Skwer im. ks. Jana Twardowskiego od dawna jest miejscem plenerowych wystaw DSH. Tym razem jednak miejsce związane jest z tematem wystawy, jako że tutaj stała kamienica, w której znajdowała się pracownia Beyera.
Zdjęcie poniżej przedstawia róg Karowej i Krakowskiego Przedmieścia - dzisiejszy skwer im. ks. J. Twardowskiego. Nie do poznania. Widać bramę wiodącą na Karowej, a na niej zarys rzeźby syrenki Konstantego Hegla, o której kiedyś wspominałam..
Z balkonu pracowni obiektyw Beyera uwiecznił obozowisko wojsk carskich przed Pałacem Saskim oraz obelisk ku czci pamięci polskich generałów poległych w Powstaniu Listopadowym.
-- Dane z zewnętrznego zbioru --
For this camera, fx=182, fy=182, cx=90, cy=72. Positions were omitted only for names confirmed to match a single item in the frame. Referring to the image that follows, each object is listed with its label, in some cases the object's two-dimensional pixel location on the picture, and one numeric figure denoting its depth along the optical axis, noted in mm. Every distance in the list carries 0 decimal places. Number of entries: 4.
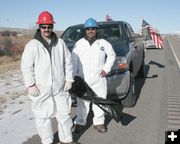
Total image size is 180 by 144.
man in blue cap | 3046
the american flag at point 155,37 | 8305
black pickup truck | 3686
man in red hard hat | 2490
Oprócz balkonu, innymi punktami widokowymi, z których korzystał Beyer była na przykład wieża zygmuntowska Zamku, kopuła zboru ewangelicko-augsburskiego, czy, jak tu, wieża kościoła św. Krzyża.
W tle nieistniejący już Pałac Karasia.
Zdjęcia na skwerze można oglądać do końca sierpnia, zatem czasu w bród.
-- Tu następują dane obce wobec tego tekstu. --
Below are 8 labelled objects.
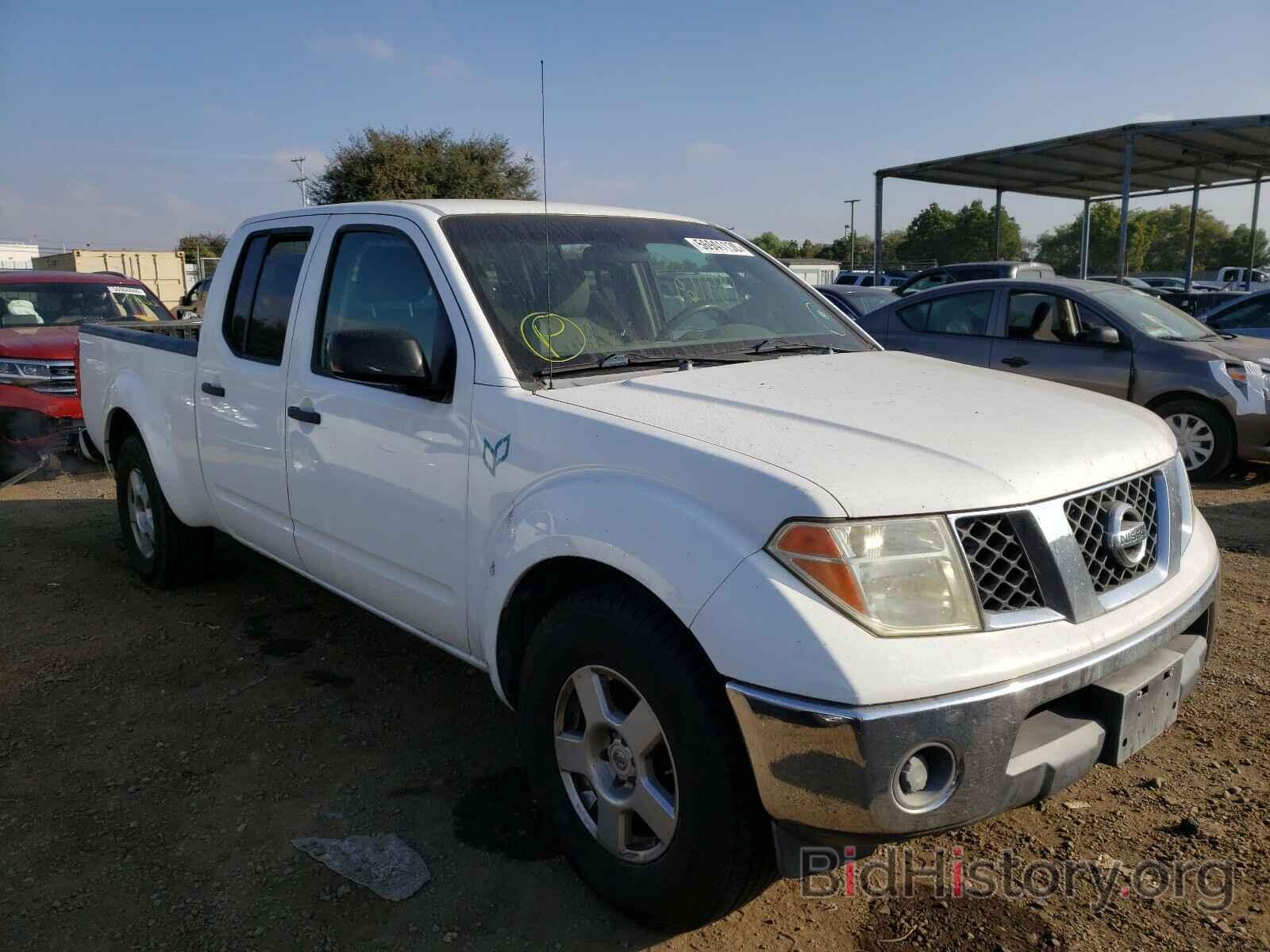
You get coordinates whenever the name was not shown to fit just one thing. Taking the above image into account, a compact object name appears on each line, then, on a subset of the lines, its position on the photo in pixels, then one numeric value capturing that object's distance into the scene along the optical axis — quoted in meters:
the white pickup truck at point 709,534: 1.96
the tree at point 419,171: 31.80
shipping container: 43.74
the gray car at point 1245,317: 10.04
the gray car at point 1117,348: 7.38
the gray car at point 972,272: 14.69
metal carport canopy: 14.96
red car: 8.30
Wstępnie można zapoznać się z nimi także na stronie DSH czy Gazety Wyborczej.
Wystawa promuje nowe wydawnictwo DSH: album pt. Karol Beyer 1818–1877.
http://www.dsh.waw.pl/pl/4_1200
Poczytać o postaci Karola Beyera można także tu:
http://www.culture.pl/baza-sztuki-pelna-tresc/-/eo_event_asset_publisher/eAN5/content/karol-beyer
...natomiast Karol Beyer "posiada" też skwer swojego imienia, ale ten znajduje się na końcu ulicy Smolnej.